YOUR GOAL :: Both the line containing "Rendered at 1275 by 1650 pixels." and the line containing "List each element's" belong to the span. Output exactly that span from the listing below, and nothing outside it.

SOURCE INFORMATION ::
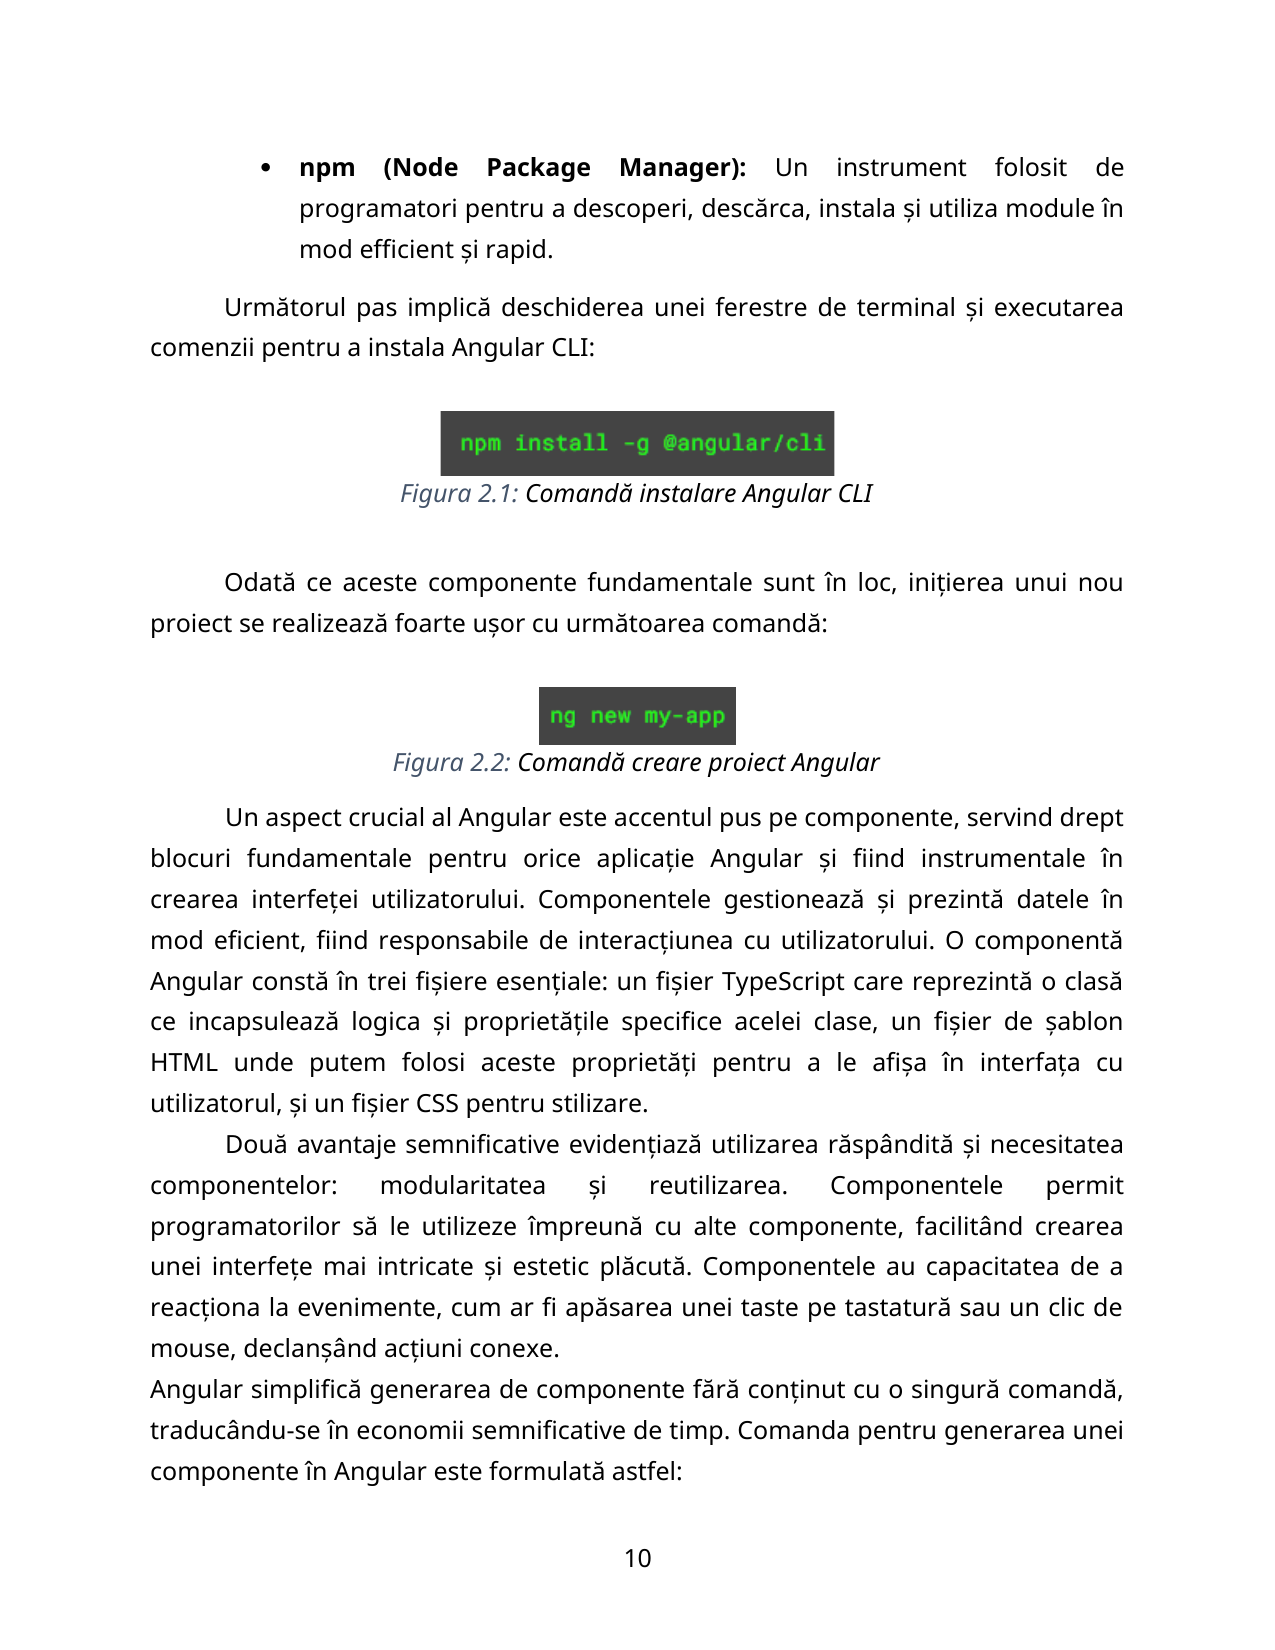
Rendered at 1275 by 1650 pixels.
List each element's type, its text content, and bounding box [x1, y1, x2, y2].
---
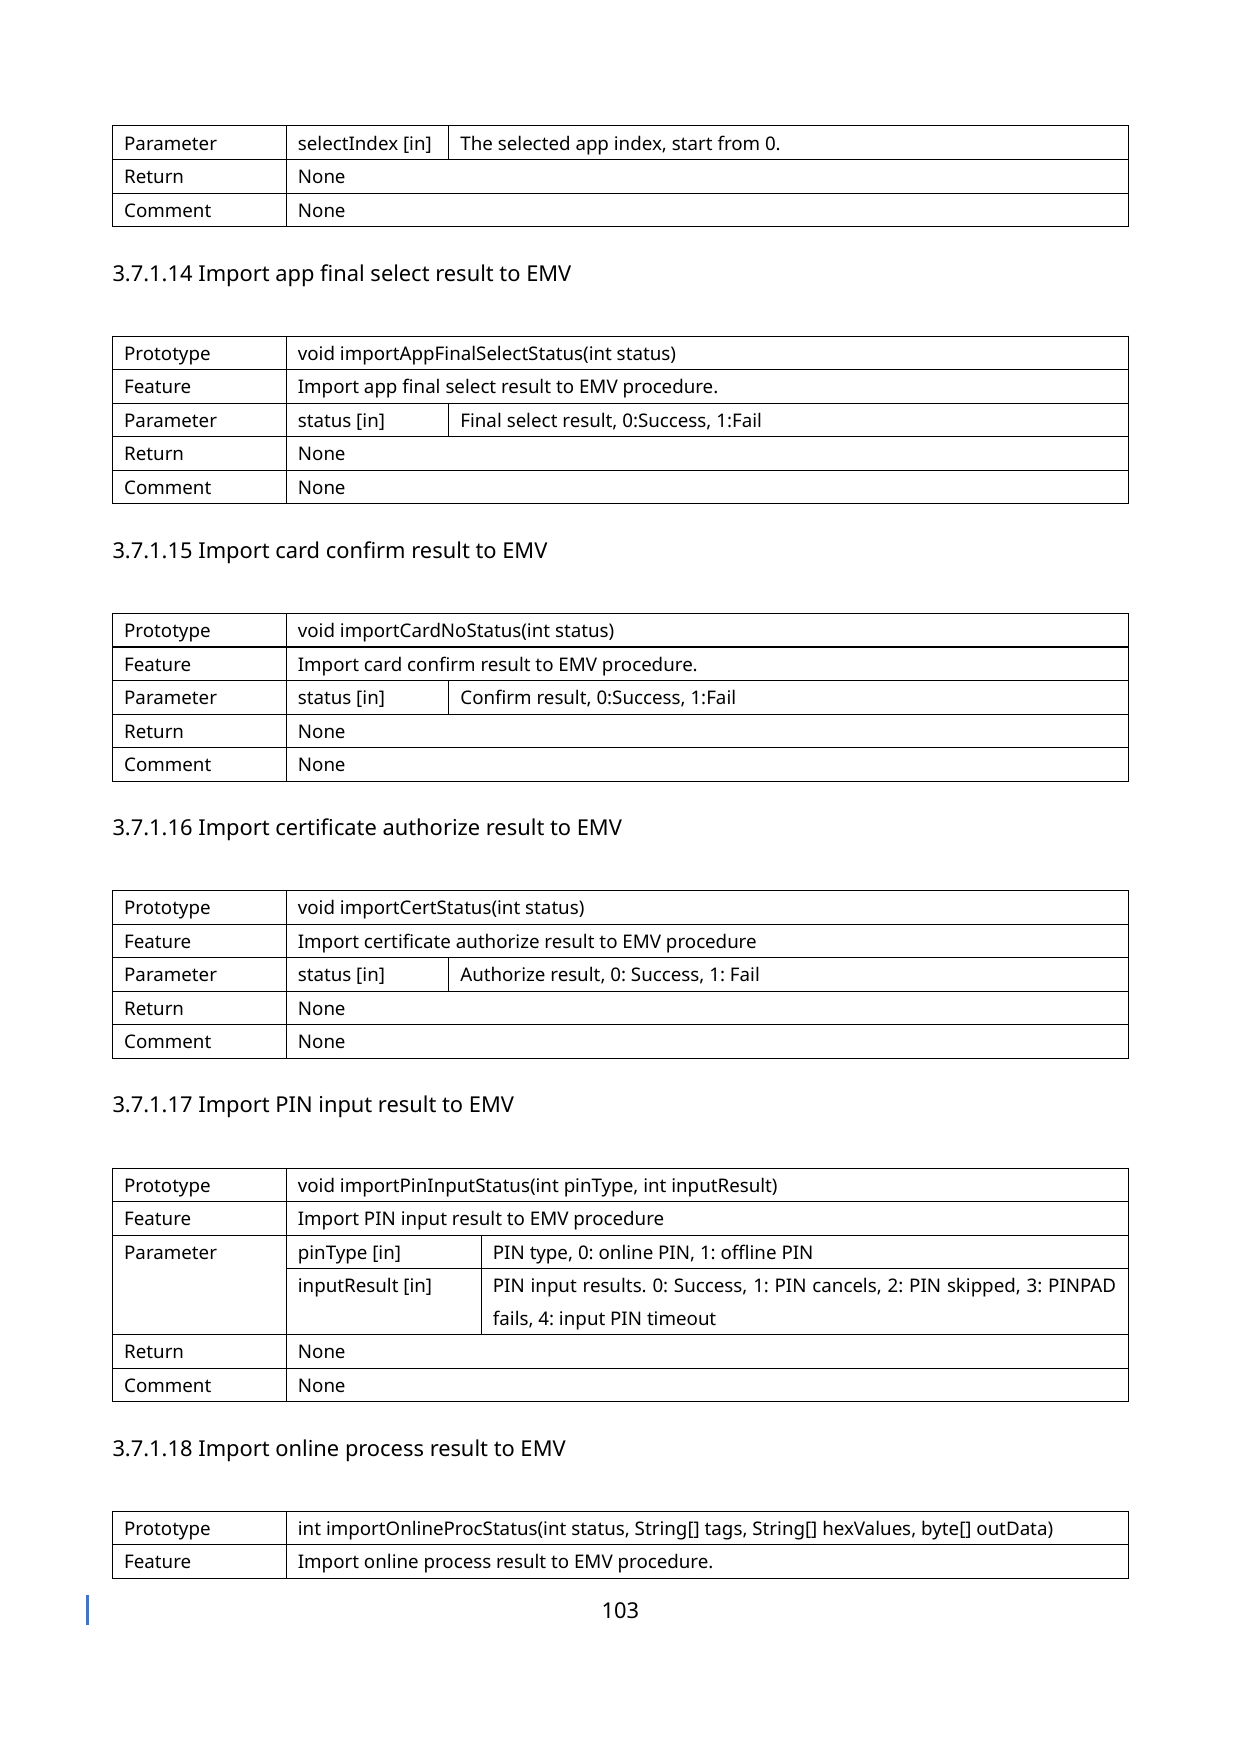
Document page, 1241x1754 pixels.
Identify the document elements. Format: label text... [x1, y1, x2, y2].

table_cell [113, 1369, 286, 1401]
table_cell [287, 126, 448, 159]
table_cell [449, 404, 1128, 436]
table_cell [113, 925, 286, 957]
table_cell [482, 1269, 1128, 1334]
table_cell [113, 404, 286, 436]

SOLUTION TO THIS EXERCISE ::
Rendered at 1275 by 1650 pixels.
List each element's type, its text content, and bounding box [x1, y1, x2, y2].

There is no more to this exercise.